Partners in life means partners in finance

Money doesn’t exist in a vacuum. Financial issues have a way of becoming deeply embedded in our closest personal relationships. The hard decisions families make aren’t just about numbers on a bank statement — those numbers are woven together with our hopes, our fears, our sense of duty, and our love for the people we care about.

In your personal life, there’s no closer financial relationship than the one you have with your spouse. Under Guam law, your spouse has an equal share in any property or debt you acquire while married (with some exceptions). When children arrive, you make joint decisions about their needs.

The stakes grow higher when times get tough. With a job loss or chronic illness, you and your spouse act as each other’s safety nets. A bad credit score from one spouse will affect you both when you apply for loans together. If you become unable to make payments on “community debt” (debt you took on after you got married), legally, that debt can be satisfied first with “community property,” assets owned jointly by you and your spouse.

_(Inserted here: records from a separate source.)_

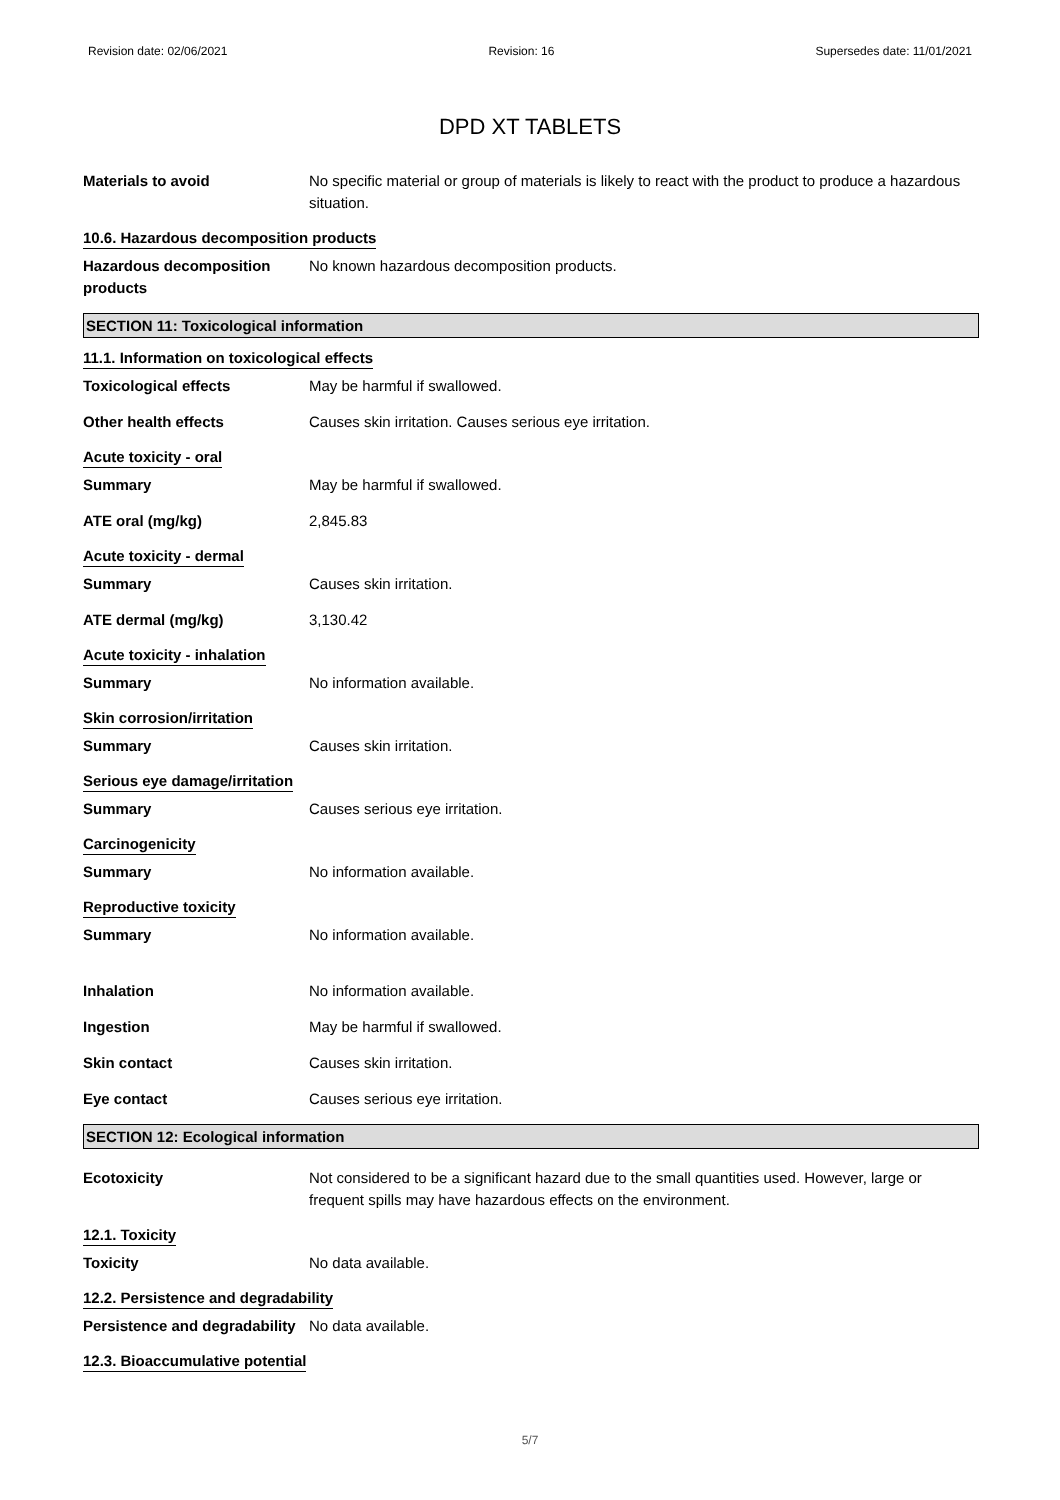Revision date: 02/06/2021 Revision: 16 Supersedes date: 11/01/2021
DPD XT TABLETS
Materials to avoid No specific material or group of materials is likely to react with the product to produce a hazardous situation.
10.6. Hazardous decomposition products
Hazardous decomposition products
No known hazardous decomposition products.
SECTION 11: Toxicological information
11.1. Information on toxicological effects
Toxicological effects May be harmful if swallowed.
Other health effects Causes skin irritation. Causes serious eye irritation.
Acute toxicity - oral
Summary May be harmful if swallowed.
ATE oral (mg/kg) 2,845.83
Acute toxicity - dermal
Summary Causes skin irritation.
ATE dermal (mg/kg) 3,130.42
Acute toxicity - inhalation
Summary No information available.
Skin corrosion/irritation
Summary Causes skin irritation.
Serious eye damage/irritation
Summary Causes serious eye irritation.
Carcinogenicity
Summary No information available.
Reproductive toxicity
Summary No information available.
Inhalation No information available.
Ingestion May be harmful if swallowed.
Skin contact Causes skin irritation.
Eye contact Causes serious eye irritation.
SECTION 12: Ecological information
Ecotoxicity Not considered to be a significant hazard due to the small quantities used. However, large or frequent spills may have hazardous effects on the environment.
12.1. Toxicity
Toxicity No data available.
12.2. Persistence and degradability
Persistence and degradability
No data available.
12.3. Bioaccumulative potential
5/7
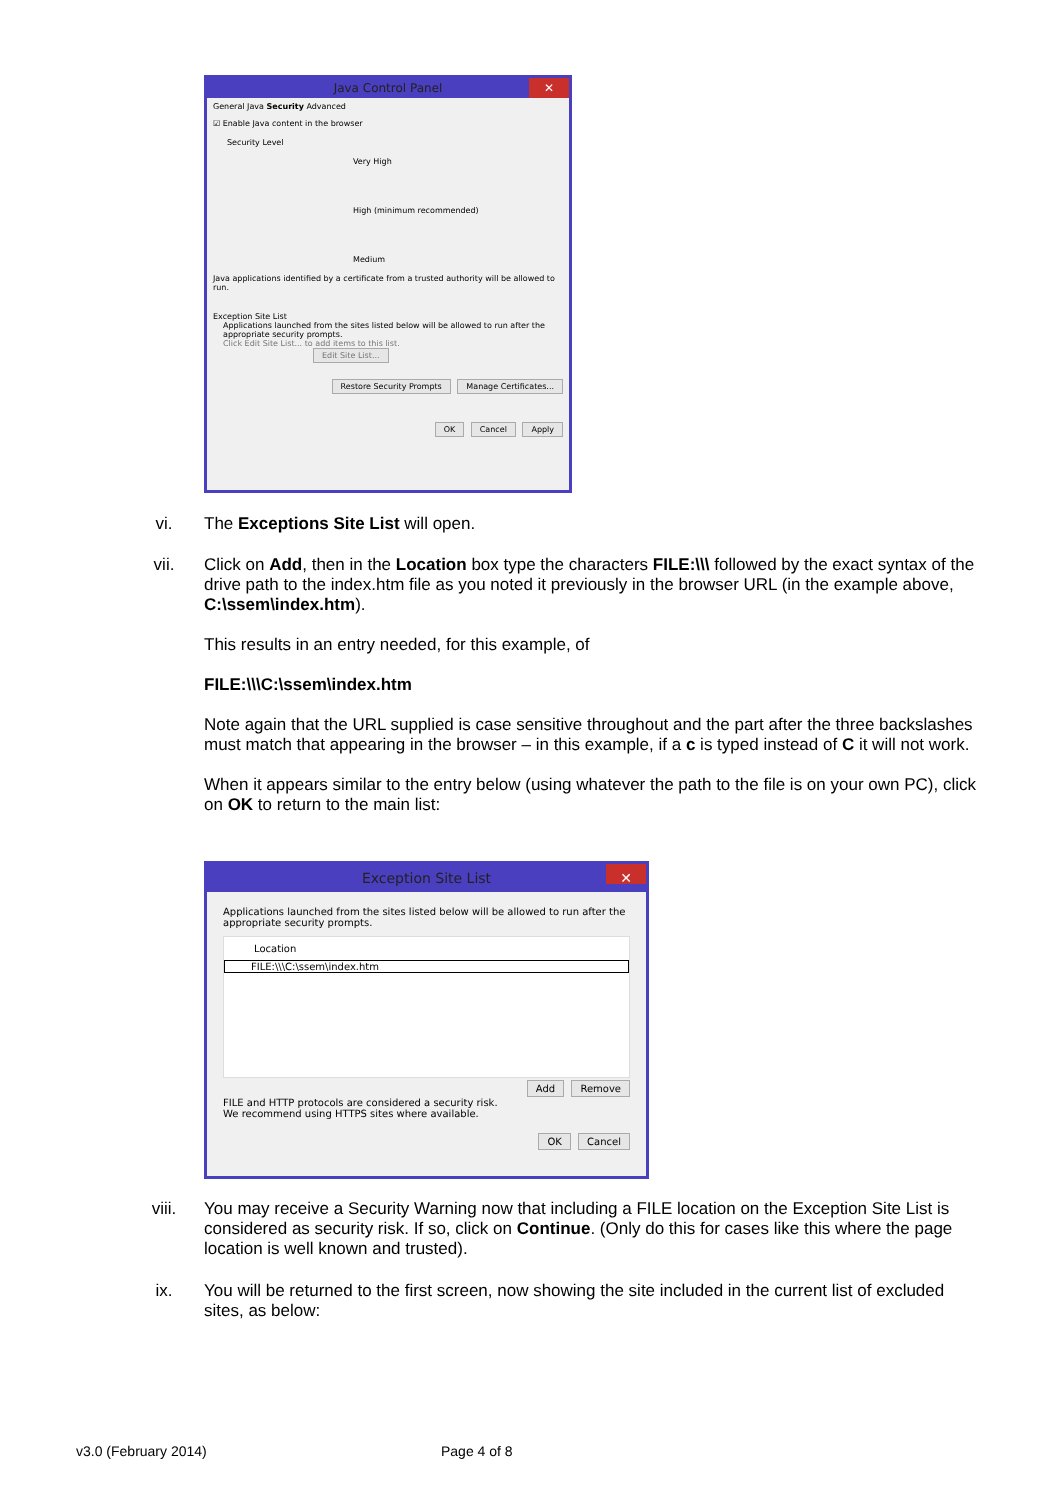Java Control Panel ✕
General Java Security Advanced
☑ Enable Java content in the browser
Security Level
Very High
High (minimum recommended)
Medium
Java applications identified by a certificate from a trusted authority will be allowed to run.
Exception Site List
Applications launched from the sites listed below will be allowed to run after the appropriate security prompts.
Click Edit Site List... to add items to this list. Edit Site List...
Restore Security Prompts Manage Certificates...
OK Cancel Apply
vi. The Exceptions Site List will open.
vii.
Click on Add, then in the Location box type the characters FILE:\\\ followed by the exact syntax of the drive path to the index.htm file as you noted it previously in the browser URL (in the example above, C:\ssem\index.htm).
This results in an entry needed, for this example, of
FILE:\\\C:\ssem\index.htm
Note again that the URL supplied is case sensitive throughout and the part after the three backslashes must match that appearing in the browser – in this example, if a c is typed instead of C it will not work.
When it appears similar to the entry below (using whatever the path to the file is on your own PC), click on OK to return to the main list:
Exception Site List ✕
Applications launched from the sites listed below will be allowed to run after the appropriate security prompts.
Location
FILE:\\\C:\ssem\index.htm
Add Remove
FILE and HTTP protocols are considered a security risk.
We recommend using HTTPS sites where available.
OK Cancel
viii. You may receive a Security Warning now that including a FILE location on the Exception Site List is considered as security risk. If so, click on Continue. (Only do this for cases like this where the page location is well known and trusted).
ix. You will be returned to the first screen, now showing the site included in the current list of excluded sites, as below:
v3.0 (February 2014) Page 4 of 8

Given the stakes, it’s important to operate as a team. Your spouse is your business partner in your household: a financial move made by one will affect the other. A strong financial relationship can reinforce your ties with your spouse; a weak financial relationship can cause those ties to fray. To fortify your financial ties, here are a few things you can do.

• Get to know each other’s finances. Before you say your vows, you both should come clean about what you have and what you owe. Debt incurred before marriage is “separate debt,” and though you are not legally responsible for each other’s separate debt, debt in general will affect your credit score, and along with it, future loans you hope to get with your spouse.

Avoid surprises by sharing your information early: pull out your most recent financial statements, and order your credit reports. Ask your spouse to do the same, and trade information. If you both understand the financial context in which you’re making decisions, you can reduce or avoid disagreements in the future.

• Talk about your financial habits and attitudes. Everyone has a different attitude toward money. Financial attitudes are shaped by so many different factors: what your parents taught you, what you’ve picked up, the difficulties and successes you’ve had, the rise and fall of the economy.

Try to understand your spouse’s attitude toward money, and how it functions with your own. You may not always agree — financial compatibility isn’t a given. But if you’re committed to open and honest disclosure, and you know each other well enough to anticipate each other, your mutual finances are bound to run more smoothly.

• Agree on a financial system that’s fair to both of you. You can reduce financial friction if you combine and separate accounts in a system you both agree on. If you both want autonomy over your personal discretionary funds, keep most of your accounts separate and dedicate one joint checking account to mutual expenses. Don’t share credit cards: debt incurred by one spouse will appear on the credit report of the other. Be clear from the outset about your shared resources, and together you can take on greater challenges ahead.

Michael Camacho is the president and chief executive officer of Personal Finance Center. He has more than 18 years experience in retail banking and with financial institutions in Guam and Hawaii.